### Selected passage
Your dog can enjoy hours of fun playing with high-quality toys - and playtime can help him stay active as he ages. The right toys can even help clean your pet's teeth. So spice up your dog's life with plenty of play, and consider these issues as you fill his toy box.

Play Toys

Look for toys your dog can carry in his mouth easily, including rubber balls, nylon chew toys and noisemakers. Make sure each plaything isn't small enough for your dog to swallow or inhale. Also check for any rough edges that could cut his mouth during play.

Tasty Toys

Many dogs consider rawhide, pig ears, and cow hooves great delicacies. And while most dogs' tummies can tolerate these treats, some dogs who chew these snacks can end up with an upset stomach.

### Assigned task A
Reproduce the passage on dog toys word for word from "Look for toys" to "an upset stomach.".
### Assigned task B
Name the chews that the passage on dog toys says many dogs consider great delicacies.
Rely only on the passage on dog toys.

(Stored data entries)
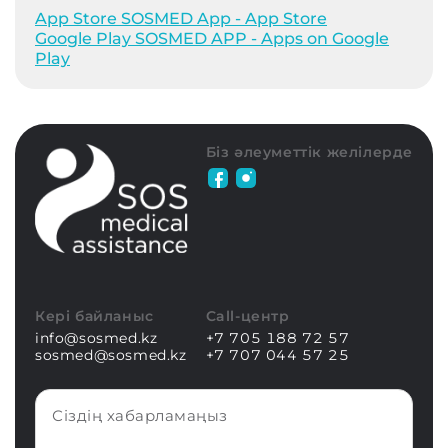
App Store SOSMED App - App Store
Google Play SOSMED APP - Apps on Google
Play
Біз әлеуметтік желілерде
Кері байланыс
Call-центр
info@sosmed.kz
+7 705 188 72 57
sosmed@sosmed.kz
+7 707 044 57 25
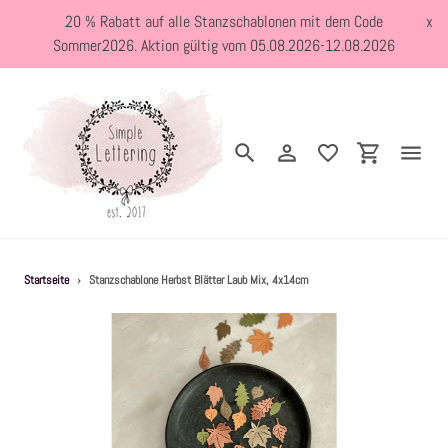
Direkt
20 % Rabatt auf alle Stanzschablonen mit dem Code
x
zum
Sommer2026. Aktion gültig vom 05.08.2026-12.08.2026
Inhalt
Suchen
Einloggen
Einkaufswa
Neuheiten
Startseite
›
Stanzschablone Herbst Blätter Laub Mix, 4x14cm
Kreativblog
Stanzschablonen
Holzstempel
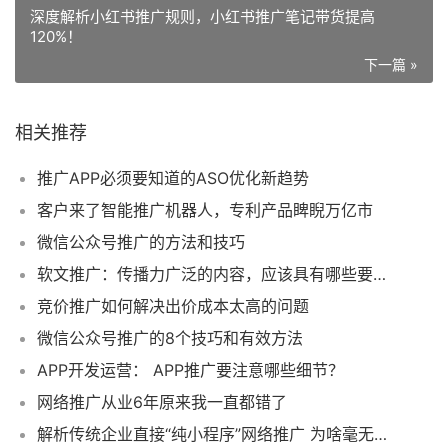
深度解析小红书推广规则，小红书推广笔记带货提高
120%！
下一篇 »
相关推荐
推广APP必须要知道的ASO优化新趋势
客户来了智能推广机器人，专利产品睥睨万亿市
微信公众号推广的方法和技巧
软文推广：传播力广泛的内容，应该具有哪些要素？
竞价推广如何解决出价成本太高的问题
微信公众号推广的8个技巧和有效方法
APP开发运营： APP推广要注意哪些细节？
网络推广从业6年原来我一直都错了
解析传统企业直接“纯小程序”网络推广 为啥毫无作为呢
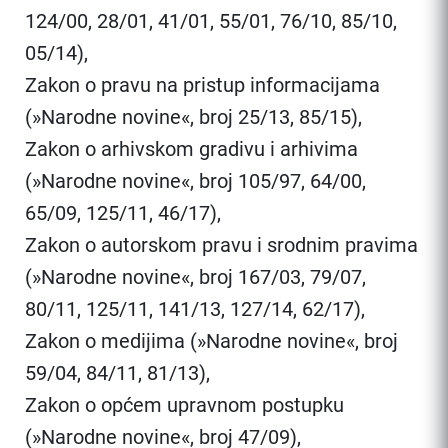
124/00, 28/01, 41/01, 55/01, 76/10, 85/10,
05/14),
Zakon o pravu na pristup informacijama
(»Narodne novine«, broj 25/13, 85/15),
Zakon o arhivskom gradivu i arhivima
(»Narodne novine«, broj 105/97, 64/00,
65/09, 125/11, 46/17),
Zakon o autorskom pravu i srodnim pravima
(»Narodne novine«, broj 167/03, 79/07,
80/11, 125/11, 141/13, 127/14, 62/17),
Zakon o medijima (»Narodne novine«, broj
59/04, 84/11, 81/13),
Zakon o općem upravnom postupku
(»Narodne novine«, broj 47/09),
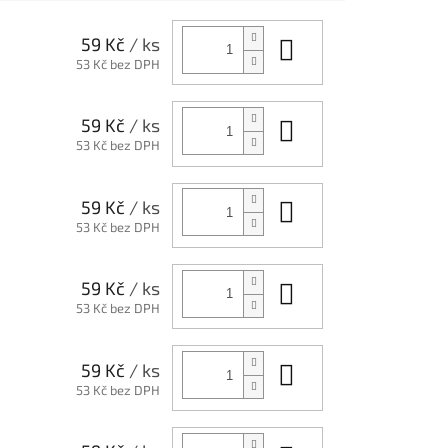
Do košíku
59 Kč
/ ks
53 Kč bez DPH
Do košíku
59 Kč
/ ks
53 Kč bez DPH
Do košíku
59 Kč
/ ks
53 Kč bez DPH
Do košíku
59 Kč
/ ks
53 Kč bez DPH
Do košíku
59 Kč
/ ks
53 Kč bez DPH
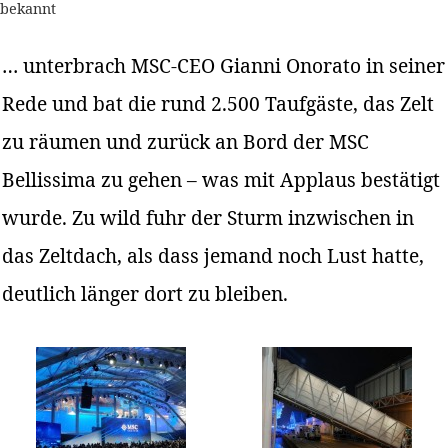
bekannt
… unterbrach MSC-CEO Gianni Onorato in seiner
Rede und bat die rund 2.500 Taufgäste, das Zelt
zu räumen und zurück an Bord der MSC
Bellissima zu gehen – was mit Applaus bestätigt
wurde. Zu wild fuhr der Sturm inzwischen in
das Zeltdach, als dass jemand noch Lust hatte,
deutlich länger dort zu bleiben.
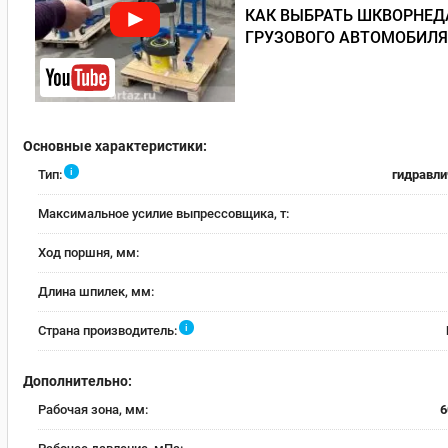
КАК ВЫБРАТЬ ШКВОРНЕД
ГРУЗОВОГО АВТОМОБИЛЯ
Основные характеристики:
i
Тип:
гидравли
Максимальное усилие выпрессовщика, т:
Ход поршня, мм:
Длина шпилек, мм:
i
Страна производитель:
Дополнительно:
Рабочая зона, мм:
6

### Problem solution A
Look for toys your dog can carry in his mouth easily, including rubber balls, nylon chew toys and noisemakers. Make sure each plaything isn't small enough for your dog to swallow or inhale. Also check for any rough edges that could cut his mouth during play.

Tasty Toys

Many dogs consider rawhide, pig ears, and cow hooves great delicacies. And while most dogs' tummies can tolerate these treats, some dogs who chew these snacks can end up with an upset stomach.

### Problem solution B
Rawhide, pig ears, cow hooves